Work task:
Please reproduce the text of every item below word for word, leaving the pictures out.

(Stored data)
--

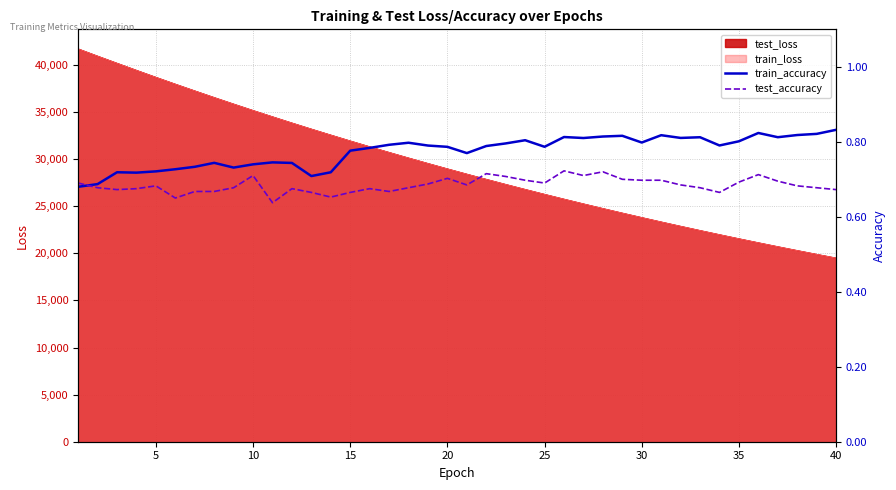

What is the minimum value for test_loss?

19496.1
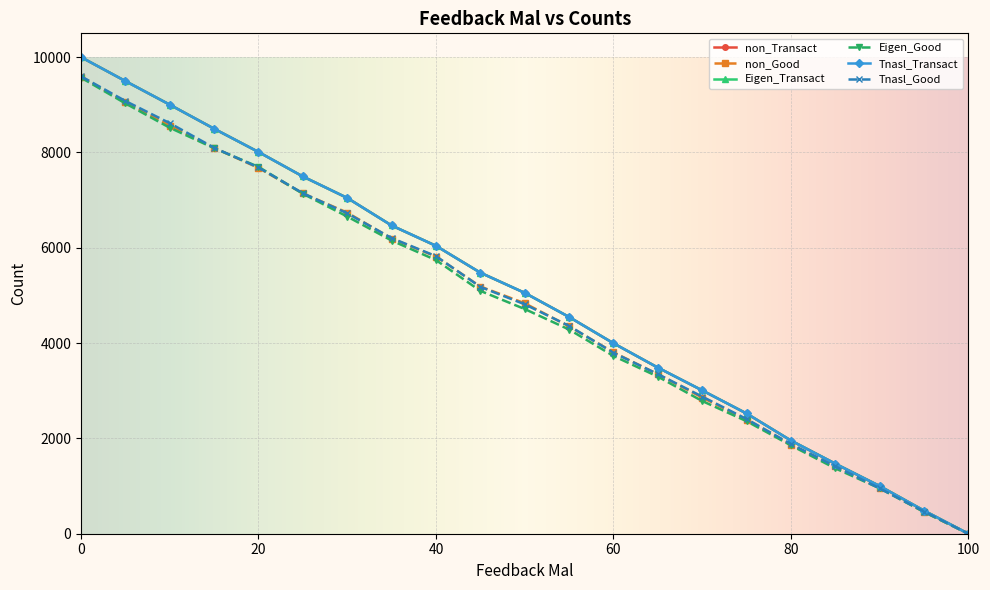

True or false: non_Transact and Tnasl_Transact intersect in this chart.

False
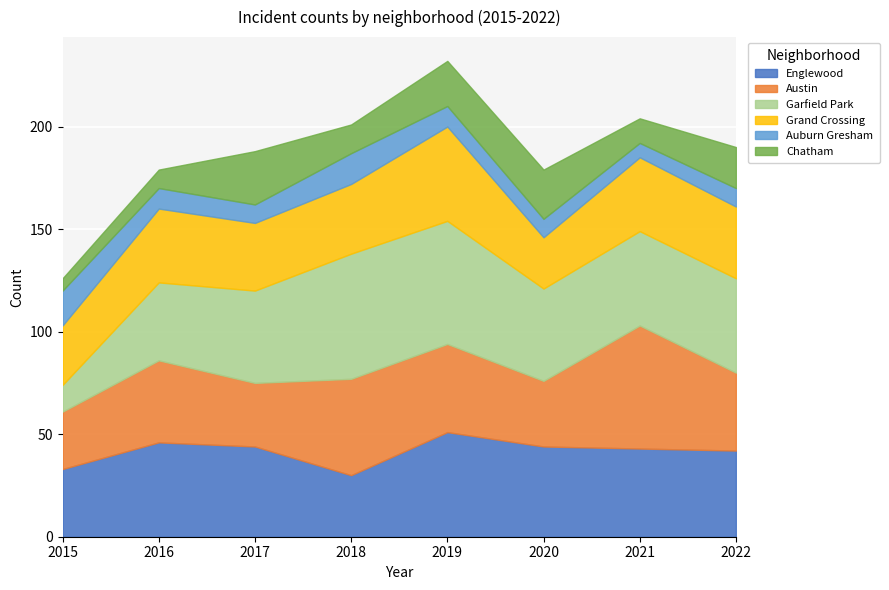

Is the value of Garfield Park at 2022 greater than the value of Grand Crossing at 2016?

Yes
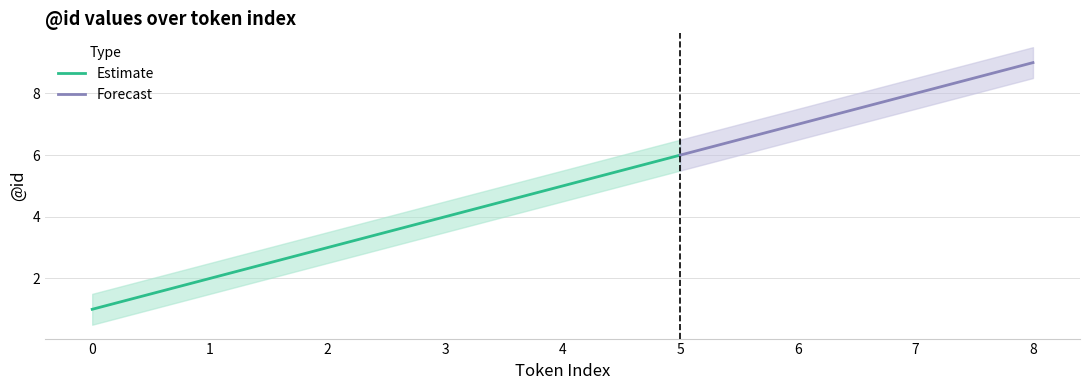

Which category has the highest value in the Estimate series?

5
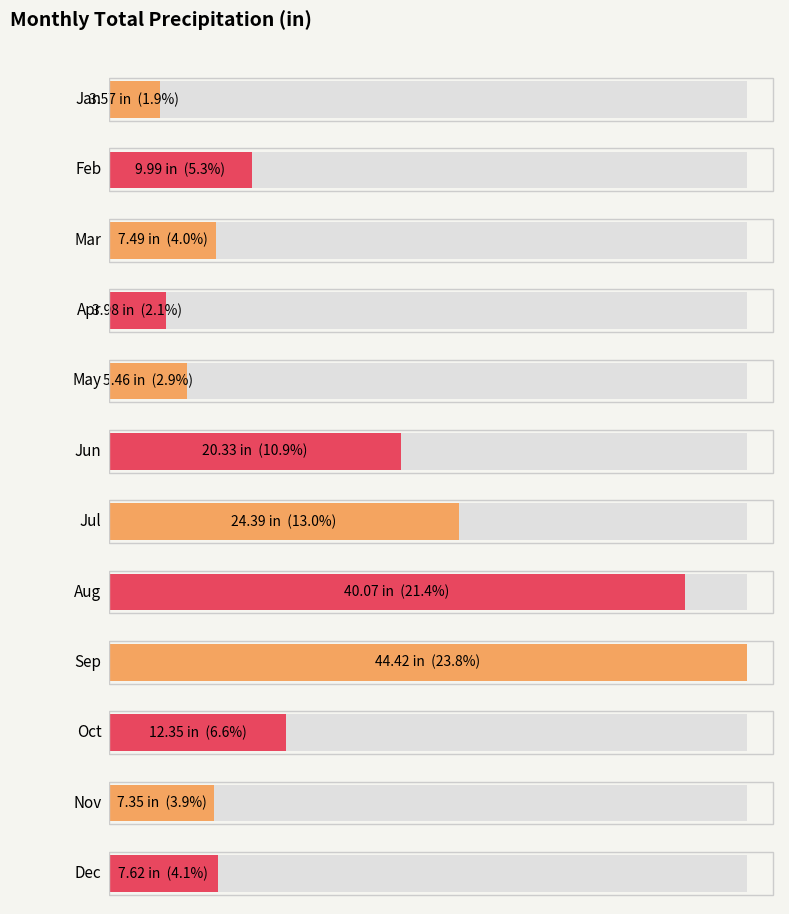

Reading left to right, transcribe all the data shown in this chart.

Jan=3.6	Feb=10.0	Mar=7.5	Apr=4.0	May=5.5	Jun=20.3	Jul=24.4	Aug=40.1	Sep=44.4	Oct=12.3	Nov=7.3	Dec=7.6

--

Answer for this exercise:
What is the minimum value for test_loss?

19496.1

True or false: non_Transact and Tnasl_Transact intersect in this chart.

False

Is the value of Garfield Park at 2022 greater than the value of Grand Crossing at 2016?

Yes

Which category has the highest value in the Estimate series?

5

Reading left to right, transcribe all the data shown in this chart.

Jan=3.6	Feb=10.0	Mar=7.5	Apr=4.0	May=5.5	Jun=20.3	Jul=24.4	Aug=40.1	Sep=44.4	Oct=12.3	Nov=7.3	Dec=7.6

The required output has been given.